HOBBES - Calvin, sabes em que linguagem está escrito este poema dos marcianitos verdes?

CALVIN - Hum! ... Referes-te a este cartaz verde com «pi» e símbolos matemáticos? «Isto» é um poema dos marcianitos verdes?! Espantoso! Vê: 1 +== l0!!!! Os marcianitos verdes usam a base 2 e conhecem o pi ... Hobbes, que te parece? «Pi», «Pi linha» ... Ih, ih, ih ...

HOBBES - Que mais saberão eles, os marcianitos verdes? Espantoso, 1 == l0!!! Quem diria que eles sabiam ...

CALVIN - Olha! E 2 == l1!!! Quem diria que eles também sabiam a base 3 ...

HOBBES - A matemática é uma linguagem de símbolos esquisitos e os marcianitos verdes devem ser estranhíssimos.

CALVIN - A verdade é que cada louco inventa a sua matemática e sente muito orgulho nisso, como se essas matemáticas saídas da ponta do lápis fossem de alguma utilidade para o mundo ...

SUSIE - Nada mais inútil do que discutir o que é útil. Nos finais do século XVIII, Jeremy Bentham procurou desenvolver um «cálculo» para medir a utilidade e inutilidade de uma acção.

CALVIN - E então?

SUSIE - Tal cálculo não existe!

HOBBES - Era o que eu pensava!

CALVIN - Bruxo!

SUSIE - A história mostra como nos enganamos com os juízos de utilidade. Aquilo que agora é inútil pode ser útil amanhã. E vice­versa.

HOBBES - Nada há de mais inútil do que o que é útil, a começar pela matemática.

CALVIN - Símbolos bolorentos, mortos, jazem aos montões nos cemitérios das bibliotecas matemáticas do mundo ... O Hobbes tem aversão às linguagens formais, eu sei ...
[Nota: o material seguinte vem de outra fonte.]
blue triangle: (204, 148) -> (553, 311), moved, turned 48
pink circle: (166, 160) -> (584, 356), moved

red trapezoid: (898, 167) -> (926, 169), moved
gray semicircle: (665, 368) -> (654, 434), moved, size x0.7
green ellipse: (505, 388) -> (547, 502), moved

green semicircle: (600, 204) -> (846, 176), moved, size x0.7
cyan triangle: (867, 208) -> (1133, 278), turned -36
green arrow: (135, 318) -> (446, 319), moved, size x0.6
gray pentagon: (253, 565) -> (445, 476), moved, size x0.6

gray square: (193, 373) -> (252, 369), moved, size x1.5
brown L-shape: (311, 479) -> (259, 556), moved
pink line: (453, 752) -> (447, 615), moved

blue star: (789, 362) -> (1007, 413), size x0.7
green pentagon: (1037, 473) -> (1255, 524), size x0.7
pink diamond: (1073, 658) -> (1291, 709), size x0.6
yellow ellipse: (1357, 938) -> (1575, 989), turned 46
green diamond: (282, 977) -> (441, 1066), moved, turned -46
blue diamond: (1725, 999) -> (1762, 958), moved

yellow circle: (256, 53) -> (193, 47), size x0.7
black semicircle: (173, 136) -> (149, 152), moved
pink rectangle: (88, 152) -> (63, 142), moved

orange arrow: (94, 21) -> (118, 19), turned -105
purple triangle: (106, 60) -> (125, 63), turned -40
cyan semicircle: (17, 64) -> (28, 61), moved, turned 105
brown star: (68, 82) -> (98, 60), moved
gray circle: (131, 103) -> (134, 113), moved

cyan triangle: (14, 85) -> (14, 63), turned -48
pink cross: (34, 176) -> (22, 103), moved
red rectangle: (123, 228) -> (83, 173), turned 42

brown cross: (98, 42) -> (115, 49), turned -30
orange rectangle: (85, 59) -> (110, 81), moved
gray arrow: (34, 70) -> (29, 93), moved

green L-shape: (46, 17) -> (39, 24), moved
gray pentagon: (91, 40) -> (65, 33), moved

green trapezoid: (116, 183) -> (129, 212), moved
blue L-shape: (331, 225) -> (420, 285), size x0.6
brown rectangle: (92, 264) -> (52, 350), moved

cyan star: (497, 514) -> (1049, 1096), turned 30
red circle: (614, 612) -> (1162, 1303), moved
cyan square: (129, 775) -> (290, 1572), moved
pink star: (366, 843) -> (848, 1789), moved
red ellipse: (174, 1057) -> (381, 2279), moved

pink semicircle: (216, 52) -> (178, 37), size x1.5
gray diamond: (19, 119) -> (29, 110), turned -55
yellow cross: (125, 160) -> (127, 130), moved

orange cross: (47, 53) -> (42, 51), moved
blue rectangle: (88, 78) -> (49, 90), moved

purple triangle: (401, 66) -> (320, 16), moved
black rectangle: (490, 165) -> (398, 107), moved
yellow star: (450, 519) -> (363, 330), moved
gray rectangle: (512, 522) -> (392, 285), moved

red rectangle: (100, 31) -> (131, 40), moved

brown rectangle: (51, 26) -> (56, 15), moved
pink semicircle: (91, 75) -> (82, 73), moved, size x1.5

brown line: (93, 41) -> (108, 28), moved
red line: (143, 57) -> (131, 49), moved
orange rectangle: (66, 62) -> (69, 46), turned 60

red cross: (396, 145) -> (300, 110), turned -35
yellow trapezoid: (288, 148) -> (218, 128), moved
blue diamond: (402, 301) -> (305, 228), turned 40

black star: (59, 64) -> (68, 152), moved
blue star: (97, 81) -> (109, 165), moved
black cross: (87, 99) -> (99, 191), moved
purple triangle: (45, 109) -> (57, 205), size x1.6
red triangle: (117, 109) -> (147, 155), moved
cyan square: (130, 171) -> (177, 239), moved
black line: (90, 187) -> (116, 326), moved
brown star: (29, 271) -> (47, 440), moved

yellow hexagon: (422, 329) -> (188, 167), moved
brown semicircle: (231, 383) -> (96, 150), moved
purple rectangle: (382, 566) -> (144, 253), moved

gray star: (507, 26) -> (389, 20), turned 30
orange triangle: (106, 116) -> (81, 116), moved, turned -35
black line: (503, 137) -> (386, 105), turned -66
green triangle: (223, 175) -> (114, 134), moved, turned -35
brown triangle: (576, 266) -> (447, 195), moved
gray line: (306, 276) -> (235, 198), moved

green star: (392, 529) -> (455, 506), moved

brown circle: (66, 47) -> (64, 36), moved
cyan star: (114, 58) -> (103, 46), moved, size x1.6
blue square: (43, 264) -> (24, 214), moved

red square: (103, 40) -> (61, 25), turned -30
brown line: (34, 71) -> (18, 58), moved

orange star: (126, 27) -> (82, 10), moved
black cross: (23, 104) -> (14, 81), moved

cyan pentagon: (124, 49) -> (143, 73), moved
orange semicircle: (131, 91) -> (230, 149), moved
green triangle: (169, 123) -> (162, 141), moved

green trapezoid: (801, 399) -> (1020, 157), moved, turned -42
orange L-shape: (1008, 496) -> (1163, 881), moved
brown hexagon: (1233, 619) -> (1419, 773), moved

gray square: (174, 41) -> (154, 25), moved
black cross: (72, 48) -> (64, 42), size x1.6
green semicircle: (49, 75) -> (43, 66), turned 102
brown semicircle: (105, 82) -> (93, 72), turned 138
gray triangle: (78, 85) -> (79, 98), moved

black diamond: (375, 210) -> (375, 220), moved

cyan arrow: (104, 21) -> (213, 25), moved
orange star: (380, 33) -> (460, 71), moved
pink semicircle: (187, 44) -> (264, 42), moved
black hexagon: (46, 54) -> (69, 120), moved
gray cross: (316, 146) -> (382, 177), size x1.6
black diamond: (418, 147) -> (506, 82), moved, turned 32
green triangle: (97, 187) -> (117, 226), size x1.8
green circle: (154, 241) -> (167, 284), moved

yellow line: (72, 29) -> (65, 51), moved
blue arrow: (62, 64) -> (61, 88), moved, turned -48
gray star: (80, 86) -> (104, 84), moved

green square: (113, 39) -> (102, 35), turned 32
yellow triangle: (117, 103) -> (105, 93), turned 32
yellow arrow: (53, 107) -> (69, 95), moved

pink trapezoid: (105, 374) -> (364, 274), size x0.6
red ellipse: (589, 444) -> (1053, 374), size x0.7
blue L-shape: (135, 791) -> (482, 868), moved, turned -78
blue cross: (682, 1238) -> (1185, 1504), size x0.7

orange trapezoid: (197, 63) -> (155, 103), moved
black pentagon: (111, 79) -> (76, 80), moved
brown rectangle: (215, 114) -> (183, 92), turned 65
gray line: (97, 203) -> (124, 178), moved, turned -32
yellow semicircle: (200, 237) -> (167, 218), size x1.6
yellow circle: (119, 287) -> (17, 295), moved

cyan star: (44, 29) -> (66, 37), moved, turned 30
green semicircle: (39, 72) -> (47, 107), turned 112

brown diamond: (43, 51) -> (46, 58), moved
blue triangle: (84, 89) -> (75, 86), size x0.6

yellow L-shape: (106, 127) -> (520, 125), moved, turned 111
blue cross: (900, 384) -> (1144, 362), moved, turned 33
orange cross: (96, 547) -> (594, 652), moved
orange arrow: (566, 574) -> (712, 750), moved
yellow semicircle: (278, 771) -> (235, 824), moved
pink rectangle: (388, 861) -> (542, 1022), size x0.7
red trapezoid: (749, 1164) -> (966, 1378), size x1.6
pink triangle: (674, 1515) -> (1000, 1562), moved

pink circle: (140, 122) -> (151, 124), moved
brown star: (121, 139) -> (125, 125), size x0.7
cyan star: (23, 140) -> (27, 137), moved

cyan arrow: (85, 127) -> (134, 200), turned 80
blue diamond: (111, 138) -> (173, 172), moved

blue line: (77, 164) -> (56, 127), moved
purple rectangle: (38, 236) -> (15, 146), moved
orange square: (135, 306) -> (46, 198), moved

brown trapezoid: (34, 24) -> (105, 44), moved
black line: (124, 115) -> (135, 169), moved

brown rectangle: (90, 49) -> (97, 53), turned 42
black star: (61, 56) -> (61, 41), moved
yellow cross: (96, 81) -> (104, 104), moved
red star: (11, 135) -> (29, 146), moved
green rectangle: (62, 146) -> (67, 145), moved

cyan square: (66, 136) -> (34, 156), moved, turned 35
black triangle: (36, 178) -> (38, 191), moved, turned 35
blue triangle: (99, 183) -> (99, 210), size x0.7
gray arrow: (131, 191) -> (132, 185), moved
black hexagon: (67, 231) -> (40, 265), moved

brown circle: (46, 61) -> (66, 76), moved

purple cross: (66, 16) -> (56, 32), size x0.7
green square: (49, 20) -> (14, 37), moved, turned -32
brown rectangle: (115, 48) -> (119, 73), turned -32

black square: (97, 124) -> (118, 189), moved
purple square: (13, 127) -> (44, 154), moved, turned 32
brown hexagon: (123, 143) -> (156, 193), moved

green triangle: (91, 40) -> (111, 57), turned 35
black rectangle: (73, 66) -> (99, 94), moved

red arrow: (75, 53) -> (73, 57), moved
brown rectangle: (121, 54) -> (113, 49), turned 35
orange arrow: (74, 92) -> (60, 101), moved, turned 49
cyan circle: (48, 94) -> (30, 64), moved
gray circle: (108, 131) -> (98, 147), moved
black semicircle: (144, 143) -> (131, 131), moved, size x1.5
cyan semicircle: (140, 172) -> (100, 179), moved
SUSIE - Pois olha, Calvin, essas linguagens são um artefacto da cultura humana. Os computadores dão-se muito bem com elas ...

CALVIN - Um artefacto da nossa cultura!

SUSIE - A matemática é a linguagem da ciência e o universo está escrito em linguagem matemática. Para resolveres os problemas que a vida te vai colocar precisas de saber matemática.

CALVIN - Que exagero! Uso a calculadora, ou o computador, e já está!

SUSIE - A matemática possibilitar-te-á compreender melhor a obra do criador e a obra do homem. Ela está presente no quotidiano, nas telecomunicações, no processamento de imagem, nas transacções da bolsa, nas mais diversas tecnologias ... Se não achas estas razões boas razões para a estudares, lembra-te sempre de que a matemática é um jogo.                                                                .               .

CALVIN - Hobbes! Nada tão espectacular como inventar jogos.  

HOBBES - Quais propões?

CALVIN - Eis as regras:

Primeira regra não há regras.

Segunda regra é obrigatório cumprir a primeira regra.

Terceira regra há que cumprir a primeira e a segunda regras e não há qualquer outra regra.

    

Agora, Susie, agora, Hobbes, joguem o jogo!

HOBBES - Como é possível jogar um jogo que não tem regras?

CALVIN - A questão é que tem regras. Três regras! Sentes a cabeça à roda, Hobbes? São assim os jogos.